JS: Any recent disappointments?
DB: One of my two dogs, Lord Buckley Sweetlips, Greatest of All Dane Mutts (The Dinosaur Slaying Dog), recently got a foxtail in his paw and he kept me up all night for two nights before I realized something was really wrong and took him to the vet. I was very disappointed with myself over that. Also, on my birthday, my wife and I planned to have sex but then I was distracted by a story that I’m working on and couldn’t properly get it up.
JS: Well, I’m glad to know you made it past that one. What’s next for you?

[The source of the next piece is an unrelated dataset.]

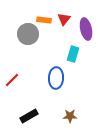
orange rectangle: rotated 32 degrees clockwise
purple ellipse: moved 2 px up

DB: Right now, I’m working on a new novel that’s coming together steadily and beautifully. I’ve written a humor book called The Modern Depression Guidebook: A Handy Manual for Surviving That Bleak Period Between Birth and Eventual, Inevitable Death that I hope will find a home in print somewhere soon. A small boutique publisher called Sam’s Dot Publishing is about to release a short adventure fantasy piece that I wrote several years ago. There’s interest in my play, Mother, May I (winner of the 2005 Stanley Drama Award for Playwriting). I’m hoping to do a tour of colleges and hip, intimate venues, reading and performing stories this fall. So, you know, I don’t have much coming up at all. Why? You want to get together for coffee or something?
JM: Definitely. We’ll wax on about Shakespeare and activism. Meanwhile, thanks for speaking with me today, Dylan.
DB: You’re quite welcome, Jeanmarie. It’s been a pressure and a pilferage. A plague and a pestilence. You’ve been a colonic obstruction in your own right but now it’s time to play You Bet Your Life.